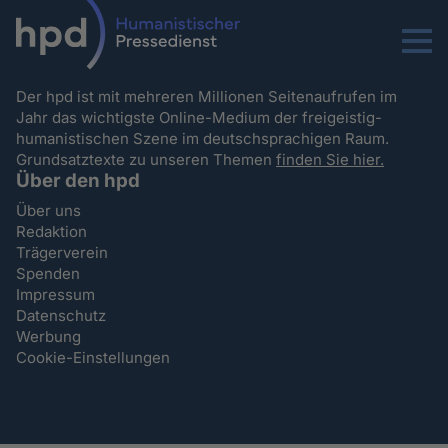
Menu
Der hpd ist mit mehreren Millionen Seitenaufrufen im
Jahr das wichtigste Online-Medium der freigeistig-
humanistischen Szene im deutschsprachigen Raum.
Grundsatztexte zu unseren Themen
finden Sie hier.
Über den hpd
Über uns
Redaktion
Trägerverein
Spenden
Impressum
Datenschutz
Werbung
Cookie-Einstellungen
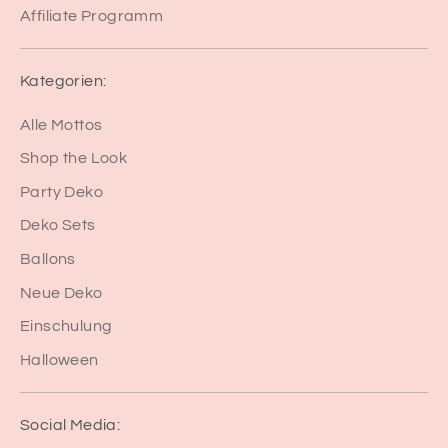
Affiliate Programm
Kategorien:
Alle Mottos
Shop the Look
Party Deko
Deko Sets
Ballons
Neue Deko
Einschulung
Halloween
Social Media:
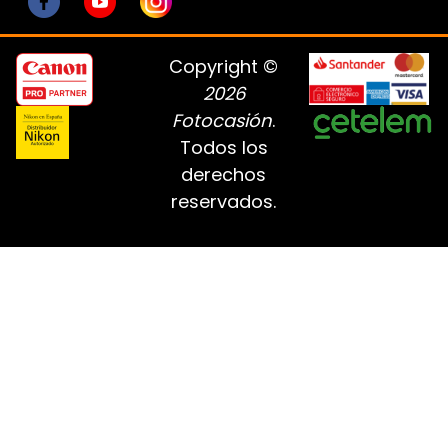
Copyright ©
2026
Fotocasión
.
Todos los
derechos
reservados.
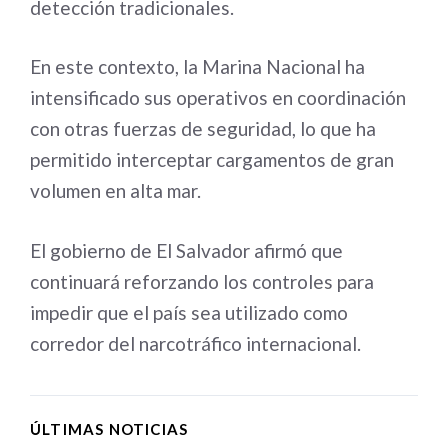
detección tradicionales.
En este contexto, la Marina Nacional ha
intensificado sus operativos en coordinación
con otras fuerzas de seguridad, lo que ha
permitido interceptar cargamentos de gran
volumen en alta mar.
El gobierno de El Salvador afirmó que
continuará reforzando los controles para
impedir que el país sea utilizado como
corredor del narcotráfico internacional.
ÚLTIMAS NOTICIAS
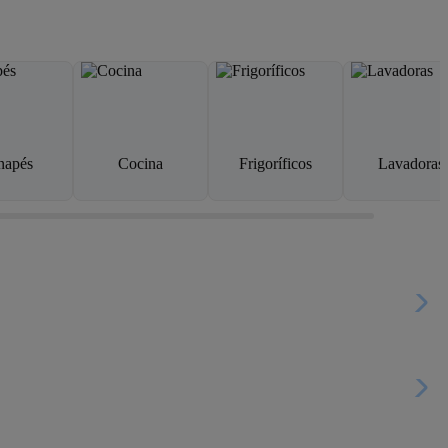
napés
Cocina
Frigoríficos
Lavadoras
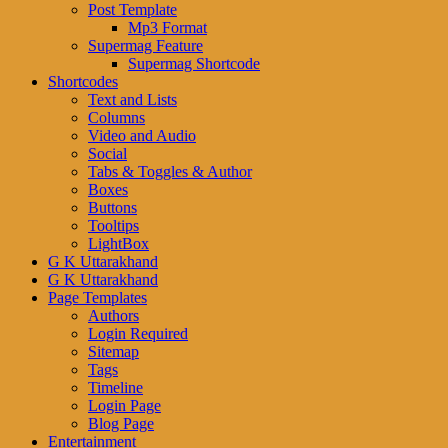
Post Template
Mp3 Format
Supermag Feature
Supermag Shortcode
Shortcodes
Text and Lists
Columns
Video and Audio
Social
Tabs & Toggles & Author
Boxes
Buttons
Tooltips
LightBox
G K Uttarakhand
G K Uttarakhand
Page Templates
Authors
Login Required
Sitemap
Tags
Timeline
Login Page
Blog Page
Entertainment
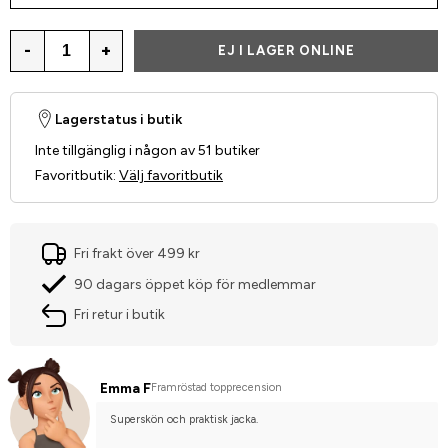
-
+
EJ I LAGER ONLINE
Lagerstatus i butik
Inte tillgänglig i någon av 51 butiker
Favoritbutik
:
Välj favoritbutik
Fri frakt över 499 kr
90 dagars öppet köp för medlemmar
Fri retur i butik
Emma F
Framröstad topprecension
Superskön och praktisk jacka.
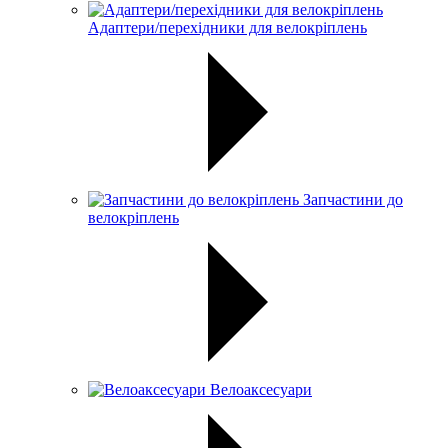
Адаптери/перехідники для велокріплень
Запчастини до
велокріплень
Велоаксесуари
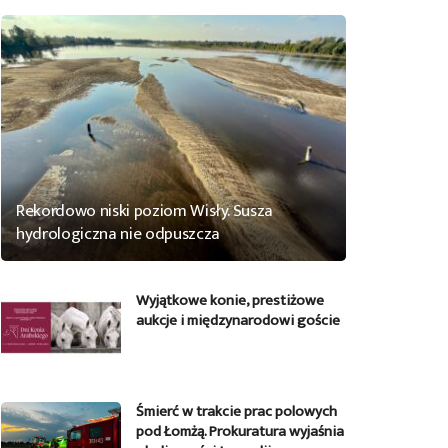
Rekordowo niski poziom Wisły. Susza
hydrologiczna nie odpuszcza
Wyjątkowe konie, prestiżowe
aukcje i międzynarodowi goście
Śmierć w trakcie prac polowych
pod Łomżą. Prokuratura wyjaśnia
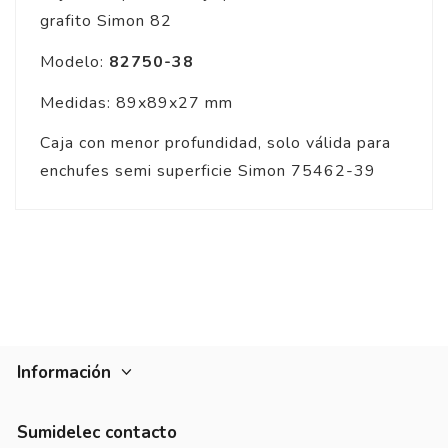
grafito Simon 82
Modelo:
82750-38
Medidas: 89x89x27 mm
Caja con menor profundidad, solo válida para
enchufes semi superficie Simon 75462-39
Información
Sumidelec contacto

■ **Problem**
Print the records above again exactly. Leave out the images.

■ **Output of the exercise**
Menu
Der hpd ist mit mehreren Millionen Seitenaufrufen im
Jahr das wichtigste Online-Medium der freigeistig-
humanistischen Szene im deutschsprachigen Raum.
Grundsatztexte zu unseren Themen
finden Sie hier.
Über den hpd
Über uns
Redaktion
Trägerverein
Spenden
Impressum
Datenschutz
Werbung
Cookie-Einstellungen
Affiliate Programm
Kategorien:
Alle Mottos
Shop the Look
Party Deko
Deko Sets
Ballons
Neue Deko
Einschulung
Halloween
Social Media:
Copyright ©
2026
Fotocasión
.
Todos los
derechos
reservados.
detección tradicionales.
En este contexto, la Marina Nacional ha
intensificado sus operativos en coordinación
con otras fuerzas de seguridad, lo que ha
permitido interceptar cargamentos de gran
volumen en alta mar.
El gobierno de El Salvador afirmó que
continuará reforzando los controles para
impedir que el país sea utilizado como
corredor del narcotráfico internacional.
ÚLTIMAS NOTICIAS
napés
Cocina
Frigoríficos
Lavadoras
Post Template
Mp3 Format
Supermag Feature
Supermag Shortcode
Shortcodes
Text and Lists
Columns
Video and Audio
Social
Tabs & Toggles & Author
Boxes
Buttons
Tooltips
LightBox
G K Uttarakhand
G K Uttarakhand
Page Templates
Authors
Login Required
Sitemap
Tags
Timeline
Login Page
Blog Page
Entertainment
-
+
EJ I LAGER ONLINE
Lagerstatus i butik
Inte tillgänglig i någon av 51 butiker
Favoritbutik
:
Välj favoritbutik
Fri frakt över 499 kr
90 dagars öppet köp för medlemmar
Fri retur i butik
Emma F
Framröstad topprecension
Superskön och praktisk jacka.
Адаптери/перехідники для велокріплень
Запчастини до
велокріплень
Велоаксесуари
Rekordowo niski poziom Wisły. Susza
hydrologiczna nie odpuszcza
Wyjątkowe konie, prestiżowe
aukcje i międzynarodowi goście
Śmierć w trakcie prac polowych
pod Łomżą. Prokuratura wyjaśnia
grafito Simon 82
Modelo:
82750-38
Medidas: 89x89x27 mm
Caja con menor profundidad, solo válida para
enchufes semi superficie Simon 75462-39
Información
Sumidelec contacto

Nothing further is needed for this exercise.